Re: [openstack-dev] [nova] if by "archived" you mean, "wipes out your tables completely", then sure, it works fine

2015-03-13 Thread Mike Bayer


Attila Fazekas  wrote:

> The archiving has issues since very long time [1],
> something like this [2] is expected to replace it.


yeah I was thinking of just rewriting the archive routine in Nova to be
reasonable, but I can build this routine into Oslo.db as well as a generic
“move rows with criteria X into tables”. Archiving as it is is mostly
useless if it isn’t considering dependencies between tables
(https://bugs.launchpad.net/nova/+bug/1183523) so the correct approach would
need to consider tables and potentially rows in terms of foreign key
dependency. This is what the unit of work was built to handle. Though I’m
not sure I can make this a generic ORM play since we want to be able to
delete “only N” rows, and it would probably be nice for the system to not
spend its time reading in the entire DB if it is only tasked with a few
dozen rows, so it might need to implement its own mini-unit-of-work system
that works against the same paradigm but specific to this use case.

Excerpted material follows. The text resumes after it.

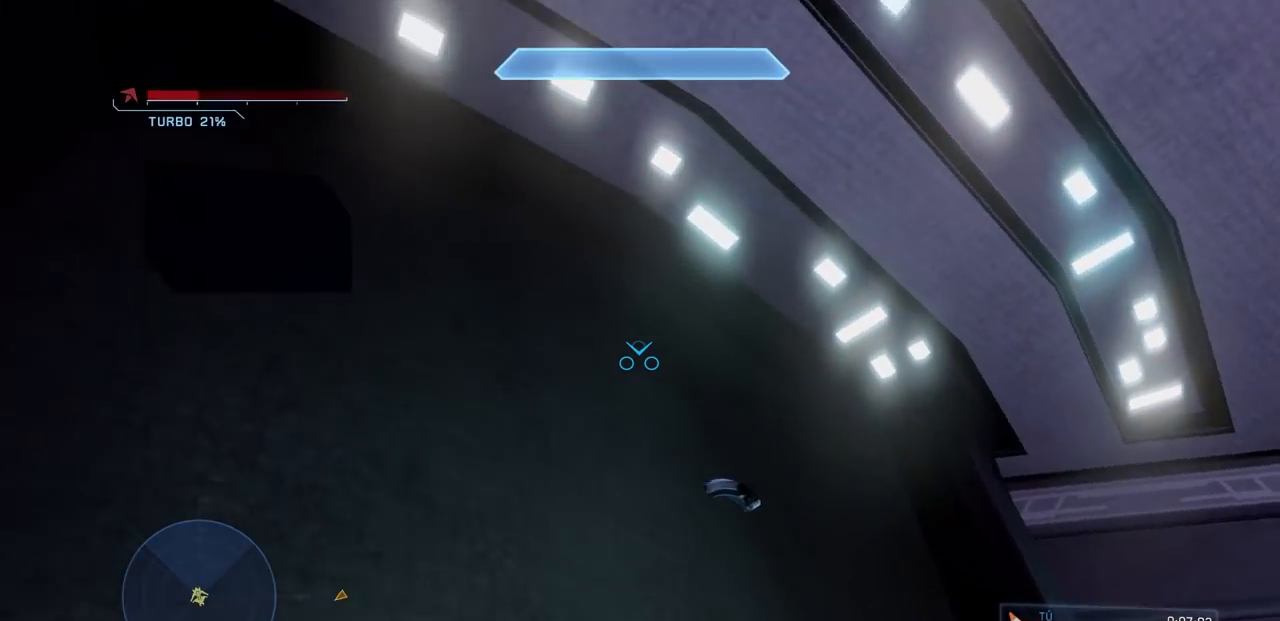
{"dt_ms": 501, "buttons": ["L2"], "left_stick": "up", "right_stick": "up", "events": [[234, "right_stick", "up"], [317, "L2", "down"]]}
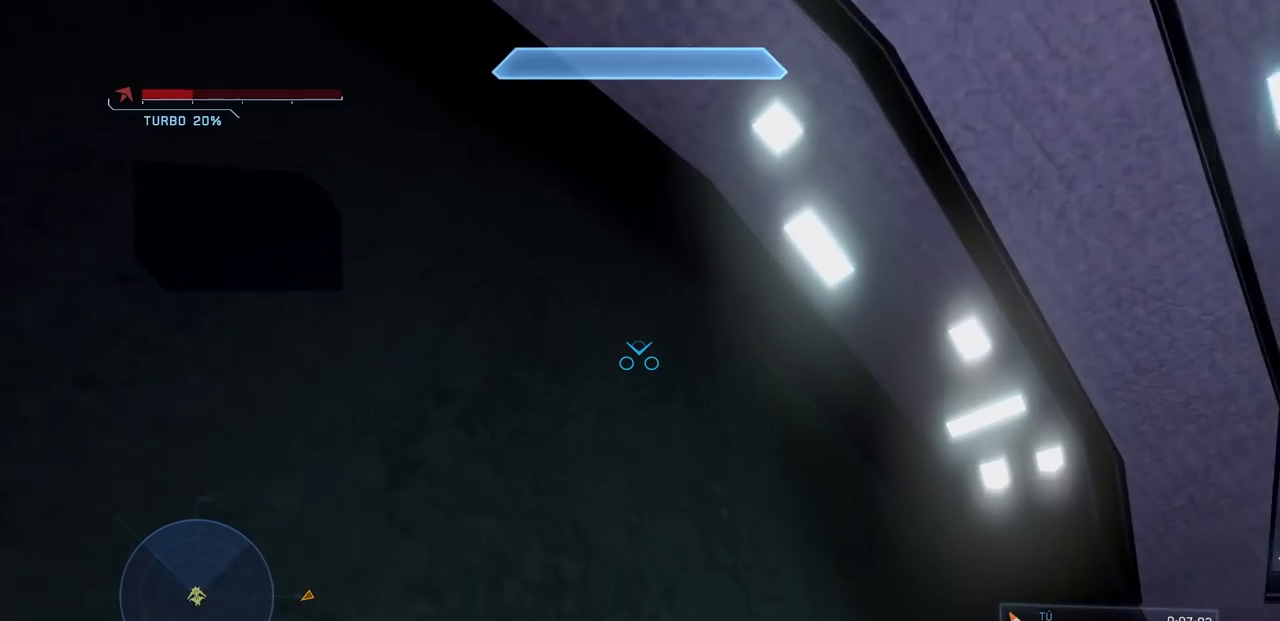
{"dt_ms": 500, "buttons": ["L2"], "left_stick": "up", "right_stick": "left", "events": [[117, "right_stick", "up-left"], [250, "right_stick", "left"]]}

The simplest case is that we address the archival of tables in order of
foreign key dependency. However, that has two issues in the “generic” sense.
One is that there can be cycles between tables, or a table that refers to
itself has a cycle to itself. So in those cases the archival on a “sort the
tables” basis needs to be broken into a “sort the rows” basis. This is what
SQLAlchemy’s unit of work does and I’d adapt that here.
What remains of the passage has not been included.